Topic modeling in jupyter notebook
Before you run any notebook, you will need to install kiara on your computer.
This process is quite manageable, and I will walk you through it step by step.
You will need:
a tool called conda or miniconda for managing Python and dependencies
a special environment where kiara will live
the kiara software itself, plus a few plugins
Install conda (or miniconda)
Conda is a popular tool that helps you manage different versions of Python and software libraries. If you already have Conda (or Miniconda) installed, you can skip this step.
If not:
Go to the Miniconda download page.
Download the version that matches your computer (Windows, macOS, or Linux).
Follow the instructions to install it.
*Double-check that you choose the correct version for your operating system and architecture (most modern computers use the 64-bit version).
Create a kiara environment
Once Conda is installed, open your Terminal (on Mac or Linux) or Command Line Interface (CLI) (on Windows).

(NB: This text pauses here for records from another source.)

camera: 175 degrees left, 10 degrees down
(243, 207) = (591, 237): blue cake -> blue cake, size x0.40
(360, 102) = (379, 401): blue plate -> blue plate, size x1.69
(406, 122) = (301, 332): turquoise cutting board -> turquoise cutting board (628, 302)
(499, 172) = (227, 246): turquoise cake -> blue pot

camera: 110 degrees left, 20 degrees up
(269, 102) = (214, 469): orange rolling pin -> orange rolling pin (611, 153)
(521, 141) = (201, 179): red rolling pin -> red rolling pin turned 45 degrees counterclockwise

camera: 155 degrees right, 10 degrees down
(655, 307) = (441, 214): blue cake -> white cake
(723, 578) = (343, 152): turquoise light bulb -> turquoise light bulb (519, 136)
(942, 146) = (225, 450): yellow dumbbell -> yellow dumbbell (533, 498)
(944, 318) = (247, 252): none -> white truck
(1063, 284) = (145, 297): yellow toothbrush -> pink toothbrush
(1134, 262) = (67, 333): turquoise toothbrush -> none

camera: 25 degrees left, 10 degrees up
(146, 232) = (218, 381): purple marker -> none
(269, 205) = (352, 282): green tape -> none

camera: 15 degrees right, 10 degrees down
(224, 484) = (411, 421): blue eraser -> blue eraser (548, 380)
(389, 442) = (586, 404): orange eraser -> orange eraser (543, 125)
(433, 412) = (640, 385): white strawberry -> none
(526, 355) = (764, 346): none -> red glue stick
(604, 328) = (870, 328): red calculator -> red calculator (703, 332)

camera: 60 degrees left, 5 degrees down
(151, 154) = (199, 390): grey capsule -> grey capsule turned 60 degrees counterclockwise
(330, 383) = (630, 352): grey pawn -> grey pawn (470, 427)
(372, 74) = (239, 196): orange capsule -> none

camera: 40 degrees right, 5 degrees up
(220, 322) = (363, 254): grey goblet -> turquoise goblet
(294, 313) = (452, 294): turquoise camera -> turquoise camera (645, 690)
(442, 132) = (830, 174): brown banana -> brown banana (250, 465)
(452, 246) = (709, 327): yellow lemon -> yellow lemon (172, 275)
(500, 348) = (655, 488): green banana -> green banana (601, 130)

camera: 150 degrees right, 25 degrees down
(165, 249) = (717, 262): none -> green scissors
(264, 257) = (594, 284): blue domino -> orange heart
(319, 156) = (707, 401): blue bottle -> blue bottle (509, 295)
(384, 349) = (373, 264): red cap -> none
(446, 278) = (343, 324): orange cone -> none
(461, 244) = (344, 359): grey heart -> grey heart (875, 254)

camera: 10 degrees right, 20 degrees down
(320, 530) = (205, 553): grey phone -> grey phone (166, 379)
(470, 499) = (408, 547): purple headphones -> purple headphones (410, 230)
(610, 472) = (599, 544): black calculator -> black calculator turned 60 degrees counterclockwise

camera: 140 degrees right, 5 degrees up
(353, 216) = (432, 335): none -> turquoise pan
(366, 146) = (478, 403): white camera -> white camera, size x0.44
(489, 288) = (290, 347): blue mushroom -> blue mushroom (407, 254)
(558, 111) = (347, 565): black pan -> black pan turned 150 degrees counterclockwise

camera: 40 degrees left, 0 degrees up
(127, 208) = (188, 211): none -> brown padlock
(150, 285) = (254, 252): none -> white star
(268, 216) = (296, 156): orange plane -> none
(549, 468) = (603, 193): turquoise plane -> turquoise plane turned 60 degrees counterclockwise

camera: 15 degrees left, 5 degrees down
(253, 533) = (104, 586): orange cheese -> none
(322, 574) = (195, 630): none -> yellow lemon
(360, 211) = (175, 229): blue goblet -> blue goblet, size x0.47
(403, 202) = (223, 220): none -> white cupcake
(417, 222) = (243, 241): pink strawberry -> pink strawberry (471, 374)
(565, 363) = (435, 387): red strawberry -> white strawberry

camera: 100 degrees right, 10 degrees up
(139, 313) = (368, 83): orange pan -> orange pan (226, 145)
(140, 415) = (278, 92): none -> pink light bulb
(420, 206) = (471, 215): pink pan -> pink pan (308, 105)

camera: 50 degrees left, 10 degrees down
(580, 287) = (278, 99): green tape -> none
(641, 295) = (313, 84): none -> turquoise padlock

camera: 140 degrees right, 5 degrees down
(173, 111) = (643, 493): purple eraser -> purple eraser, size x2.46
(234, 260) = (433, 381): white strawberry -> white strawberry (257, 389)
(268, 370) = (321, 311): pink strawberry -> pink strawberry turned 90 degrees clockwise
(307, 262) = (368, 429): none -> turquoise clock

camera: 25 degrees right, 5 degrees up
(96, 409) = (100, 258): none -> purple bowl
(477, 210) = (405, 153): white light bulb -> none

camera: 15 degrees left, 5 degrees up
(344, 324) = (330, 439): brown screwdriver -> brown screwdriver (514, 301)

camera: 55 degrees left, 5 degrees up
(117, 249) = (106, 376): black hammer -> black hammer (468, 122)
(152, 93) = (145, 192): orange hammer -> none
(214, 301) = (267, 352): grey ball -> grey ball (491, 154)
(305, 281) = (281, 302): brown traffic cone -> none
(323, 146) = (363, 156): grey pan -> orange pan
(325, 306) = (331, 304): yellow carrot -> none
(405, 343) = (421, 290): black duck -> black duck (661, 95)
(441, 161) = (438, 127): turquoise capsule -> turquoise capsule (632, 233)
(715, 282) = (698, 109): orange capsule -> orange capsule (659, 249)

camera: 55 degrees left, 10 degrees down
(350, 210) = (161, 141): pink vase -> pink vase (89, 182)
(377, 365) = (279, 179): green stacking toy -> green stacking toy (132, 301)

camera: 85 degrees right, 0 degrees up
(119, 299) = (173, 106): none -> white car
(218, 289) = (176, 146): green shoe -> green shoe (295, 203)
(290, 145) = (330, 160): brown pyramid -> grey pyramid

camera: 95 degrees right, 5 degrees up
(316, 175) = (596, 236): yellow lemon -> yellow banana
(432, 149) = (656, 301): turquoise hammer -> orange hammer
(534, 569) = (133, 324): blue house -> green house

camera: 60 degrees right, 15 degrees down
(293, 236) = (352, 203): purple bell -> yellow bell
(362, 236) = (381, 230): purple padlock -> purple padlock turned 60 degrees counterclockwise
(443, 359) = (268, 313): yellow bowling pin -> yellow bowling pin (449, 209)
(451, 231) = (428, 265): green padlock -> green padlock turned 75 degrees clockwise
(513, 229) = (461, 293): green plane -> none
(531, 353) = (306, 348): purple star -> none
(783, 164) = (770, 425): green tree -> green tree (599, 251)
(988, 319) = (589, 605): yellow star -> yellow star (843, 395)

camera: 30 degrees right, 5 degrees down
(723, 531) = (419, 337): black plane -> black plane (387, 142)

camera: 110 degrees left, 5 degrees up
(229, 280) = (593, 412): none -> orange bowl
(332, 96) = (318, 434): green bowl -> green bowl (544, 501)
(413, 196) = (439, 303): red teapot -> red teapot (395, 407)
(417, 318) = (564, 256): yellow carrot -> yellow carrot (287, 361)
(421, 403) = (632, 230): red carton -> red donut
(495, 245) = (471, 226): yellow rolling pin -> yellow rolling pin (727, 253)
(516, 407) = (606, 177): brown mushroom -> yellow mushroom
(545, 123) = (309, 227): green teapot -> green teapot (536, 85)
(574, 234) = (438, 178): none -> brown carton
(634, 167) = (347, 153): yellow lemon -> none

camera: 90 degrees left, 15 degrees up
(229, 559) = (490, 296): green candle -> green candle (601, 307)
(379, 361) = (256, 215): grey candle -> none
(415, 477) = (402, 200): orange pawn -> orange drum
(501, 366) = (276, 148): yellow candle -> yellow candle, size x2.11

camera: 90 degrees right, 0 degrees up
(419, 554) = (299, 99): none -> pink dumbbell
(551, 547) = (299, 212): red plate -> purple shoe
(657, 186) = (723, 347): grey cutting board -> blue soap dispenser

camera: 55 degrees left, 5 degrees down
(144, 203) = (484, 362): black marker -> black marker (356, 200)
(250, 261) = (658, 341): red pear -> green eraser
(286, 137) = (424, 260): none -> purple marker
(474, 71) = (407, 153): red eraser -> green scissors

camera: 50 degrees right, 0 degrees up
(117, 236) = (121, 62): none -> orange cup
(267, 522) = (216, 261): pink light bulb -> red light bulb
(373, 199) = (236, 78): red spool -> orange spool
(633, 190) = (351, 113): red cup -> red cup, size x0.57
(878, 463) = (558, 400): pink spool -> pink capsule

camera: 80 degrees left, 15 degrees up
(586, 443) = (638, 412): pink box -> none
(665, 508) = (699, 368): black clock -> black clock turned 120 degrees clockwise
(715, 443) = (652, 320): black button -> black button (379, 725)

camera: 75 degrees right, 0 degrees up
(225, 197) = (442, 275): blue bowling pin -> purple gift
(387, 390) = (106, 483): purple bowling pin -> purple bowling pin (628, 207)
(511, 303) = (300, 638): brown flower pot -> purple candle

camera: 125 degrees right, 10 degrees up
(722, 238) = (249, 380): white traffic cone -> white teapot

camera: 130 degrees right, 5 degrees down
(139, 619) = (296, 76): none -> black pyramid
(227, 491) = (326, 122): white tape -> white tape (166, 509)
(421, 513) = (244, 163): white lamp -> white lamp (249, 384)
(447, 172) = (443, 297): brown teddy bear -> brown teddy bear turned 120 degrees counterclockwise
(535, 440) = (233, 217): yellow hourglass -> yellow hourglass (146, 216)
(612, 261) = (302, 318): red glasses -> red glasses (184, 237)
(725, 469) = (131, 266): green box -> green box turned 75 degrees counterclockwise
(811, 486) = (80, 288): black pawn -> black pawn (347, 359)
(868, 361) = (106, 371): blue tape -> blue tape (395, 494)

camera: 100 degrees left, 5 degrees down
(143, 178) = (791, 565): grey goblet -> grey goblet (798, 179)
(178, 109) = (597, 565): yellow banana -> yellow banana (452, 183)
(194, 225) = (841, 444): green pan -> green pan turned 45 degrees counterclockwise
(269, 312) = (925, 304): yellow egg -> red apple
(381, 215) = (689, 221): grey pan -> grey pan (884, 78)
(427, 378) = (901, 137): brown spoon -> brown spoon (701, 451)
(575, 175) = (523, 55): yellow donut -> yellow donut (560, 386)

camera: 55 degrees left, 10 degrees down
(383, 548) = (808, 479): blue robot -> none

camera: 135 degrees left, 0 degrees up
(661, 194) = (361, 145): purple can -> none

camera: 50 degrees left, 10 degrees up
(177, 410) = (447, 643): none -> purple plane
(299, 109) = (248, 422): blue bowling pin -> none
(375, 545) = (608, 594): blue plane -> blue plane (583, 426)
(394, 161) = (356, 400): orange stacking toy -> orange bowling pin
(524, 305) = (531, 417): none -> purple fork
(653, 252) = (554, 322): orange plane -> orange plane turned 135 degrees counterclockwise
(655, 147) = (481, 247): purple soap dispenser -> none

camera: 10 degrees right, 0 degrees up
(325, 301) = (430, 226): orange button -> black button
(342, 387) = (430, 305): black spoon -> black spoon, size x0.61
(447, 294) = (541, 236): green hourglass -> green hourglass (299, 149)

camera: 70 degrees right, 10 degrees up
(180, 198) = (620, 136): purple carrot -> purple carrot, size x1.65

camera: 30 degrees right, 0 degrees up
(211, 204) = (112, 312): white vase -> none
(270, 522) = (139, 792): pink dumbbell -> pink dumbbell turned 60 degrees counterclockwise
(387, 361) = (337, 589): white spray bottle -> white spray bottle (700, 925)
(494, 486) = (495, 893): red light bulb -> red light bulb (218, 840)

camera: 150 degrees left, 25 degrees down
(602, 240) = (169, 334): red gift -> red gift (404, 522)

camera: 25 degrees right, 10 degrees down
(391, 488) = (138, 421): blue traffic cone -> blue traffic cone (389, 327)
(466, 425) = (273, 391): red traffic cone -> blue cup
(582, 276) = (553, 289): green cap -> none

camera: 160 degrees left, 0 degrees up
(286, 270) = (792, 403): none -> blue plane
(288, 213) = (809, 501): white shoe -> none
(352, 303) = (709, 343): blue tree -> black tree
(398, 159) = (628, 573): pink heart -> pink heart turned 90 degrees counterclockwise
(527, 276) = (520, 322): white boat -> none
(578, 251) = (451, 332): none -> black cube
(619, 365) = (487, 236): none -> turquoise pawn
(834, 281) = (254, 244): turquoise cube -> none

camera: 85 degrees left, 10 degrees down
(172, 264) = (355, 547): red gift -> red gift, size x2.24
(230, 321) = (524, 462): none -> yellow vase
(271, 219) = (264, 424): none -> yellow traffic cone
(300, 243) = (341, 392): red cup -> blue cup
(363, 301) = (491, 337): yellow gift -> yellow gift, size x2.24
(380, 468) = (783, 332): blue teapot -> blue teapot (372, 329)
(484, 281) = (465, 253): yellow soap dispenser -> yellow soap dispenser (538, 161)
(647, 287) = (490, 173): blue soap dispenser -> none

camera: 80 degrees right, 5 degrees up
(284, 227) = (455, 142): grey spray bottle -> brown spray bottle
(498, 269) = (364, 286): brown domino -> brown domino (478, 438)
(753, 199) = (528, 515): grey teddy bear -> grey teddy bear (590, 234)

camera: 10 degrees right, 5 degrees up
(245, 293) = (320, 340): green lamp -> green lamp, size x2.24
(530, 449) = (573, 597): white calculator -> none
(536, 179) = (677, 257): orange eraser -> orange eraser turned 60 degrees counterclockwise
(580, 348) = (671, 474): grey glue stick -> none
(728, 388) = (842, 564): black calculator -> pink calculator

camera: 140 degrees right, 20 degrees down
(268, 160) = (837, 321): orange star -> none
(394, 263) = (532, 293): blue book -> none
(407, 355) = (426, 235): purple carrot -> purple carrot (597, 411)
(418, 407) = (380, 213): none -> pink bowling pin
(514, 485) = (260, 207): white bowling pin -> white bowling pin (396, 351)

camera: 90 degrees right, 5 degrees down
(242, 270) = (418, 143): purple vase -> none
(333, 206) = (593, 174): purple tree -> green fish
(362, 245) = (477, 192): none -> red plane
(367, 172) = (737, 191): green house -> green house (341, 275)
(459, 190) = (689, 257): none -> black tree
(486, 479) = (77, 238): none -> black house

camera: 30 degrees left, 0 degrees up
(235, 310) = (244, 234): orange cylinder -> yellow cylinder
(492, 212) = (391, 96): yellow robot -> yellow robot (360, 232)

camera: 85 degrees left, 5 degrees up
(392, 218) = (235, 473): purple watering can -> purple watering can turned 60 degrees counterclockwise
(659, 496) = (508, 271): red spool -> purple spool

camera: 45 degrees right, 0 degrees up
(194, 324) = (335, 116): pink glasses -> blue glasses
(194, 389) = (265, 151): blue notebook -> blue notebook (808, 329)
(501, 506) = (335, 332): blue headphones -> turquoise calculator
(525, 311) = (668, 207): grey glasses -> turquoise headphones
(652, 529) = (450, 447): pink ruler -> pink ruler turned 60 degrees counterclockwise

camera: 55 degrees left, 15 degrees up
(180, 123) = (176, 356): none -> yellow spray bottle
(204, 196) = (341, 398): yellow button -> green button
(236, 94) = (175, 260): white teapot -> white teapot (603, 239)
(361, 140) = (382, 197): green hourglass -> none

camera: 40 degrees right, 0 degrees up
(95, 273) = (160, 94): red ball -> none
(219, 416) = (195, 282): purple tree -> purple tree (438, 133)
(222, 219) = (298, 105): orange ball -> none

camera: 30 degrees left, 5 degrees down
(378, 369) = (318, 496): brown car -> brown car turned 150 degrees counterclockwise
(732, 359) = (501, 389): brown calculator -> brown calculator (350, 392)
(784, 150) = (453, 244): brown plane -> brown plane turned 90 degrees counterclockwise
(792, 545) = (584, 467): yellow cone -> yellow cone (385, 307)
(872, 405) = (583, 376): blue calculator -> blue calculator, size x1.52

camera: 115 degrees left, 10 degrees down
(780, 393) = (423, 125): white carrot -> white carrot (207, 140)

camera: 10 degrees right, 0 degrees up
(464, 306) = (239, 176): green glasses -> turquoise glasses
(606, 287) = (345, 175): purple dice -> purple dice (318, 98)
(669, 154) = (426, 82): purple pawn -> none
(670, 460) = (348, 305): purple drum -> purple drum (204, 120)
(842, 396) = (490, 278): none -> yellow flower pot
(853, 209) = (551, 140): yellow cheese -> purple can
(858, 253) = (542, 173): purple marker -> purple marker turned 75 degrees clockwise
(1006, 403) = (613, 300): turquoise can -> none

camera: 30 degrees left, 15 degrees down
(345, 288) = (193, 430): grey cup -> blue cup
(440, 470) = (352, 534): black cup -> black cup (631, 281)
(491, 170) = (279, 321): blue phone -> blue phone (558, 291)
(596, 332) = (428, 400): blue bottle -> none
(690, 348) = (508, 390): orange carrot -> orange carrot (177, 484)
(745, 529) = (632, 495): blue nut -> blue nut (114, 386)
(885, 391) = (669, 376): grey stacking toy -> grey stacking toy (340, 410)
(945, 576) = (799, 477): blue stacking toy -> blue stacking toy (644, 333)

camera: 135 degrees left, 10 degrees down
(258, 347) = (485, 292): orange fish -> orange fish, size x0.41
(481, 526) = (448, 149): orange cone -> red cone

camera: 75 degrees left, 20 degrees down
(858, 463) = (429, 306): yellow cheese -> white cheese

You are now going to create a special environment just for kiara. This is like giving kiara its own room, so that it will not interfere with other tools or projects on your computer.
Type this command:
conda create -n kiara_testing python jupyter
This creates an environment called kiara_testing
and installs a recent version of Python and Jupyter Notebook (the tool you will use to run the notebooks).
You can replace kiara_testing
with any name you like for your environment.
Activate the envrionment
Next, tell Conda that you want to activate this new environment:
conda activate kiara_testing
Install kiara
Now that your environment is set up, let's install kiara iteself.
kiara is installed using a package-management system for Python called pip
. Just type:
pip install kiara
The first installation may take a few minutes. That is normal.
Install kiara plugins
To make kiara more useful, you will also install some basic plugins by running:
pip install kiara_plugin.core_types kiara_plugin.onboarding kiara_plugin.tabular
These plugins provide support for:
core data types
helpful onboarding tools
tabular data (spreadsheets, CSVs, etc.)
To see which versions of kiara and its plugins are installed, you can run:
pip list | grep kiara
At the time of writing, the versions installed are:
kiara 0.5.13
kiara_plugin.core_types 0.5.2
kiara_plugin.onboarding 0.5.2
kiara_plugin.tabular 0.5.6
Install the topic modeling package
To install the topic modeling package, run:
pip install git+https://github.com/DHARPA-Project/kiara_plugin.topic_modelling
Alternatively, you can run:
! pip install git+https://github.com/DHARPA-Project/kiara_plugin.topic_modelling
Note: For visualization operations, also install:
pip install observable_jupyter
Start Jupyter notebook
To open the Jupyter interface, run:
jupyter notebook
Import kiara and create an API
Now that kiara and its plugins are installed, let's set up kiaraAPI
.
To start using kiara in Jupyter Notebook, you first need to create a kiaraAPI
instance. This instance allows us to control kiara and see what operations are available.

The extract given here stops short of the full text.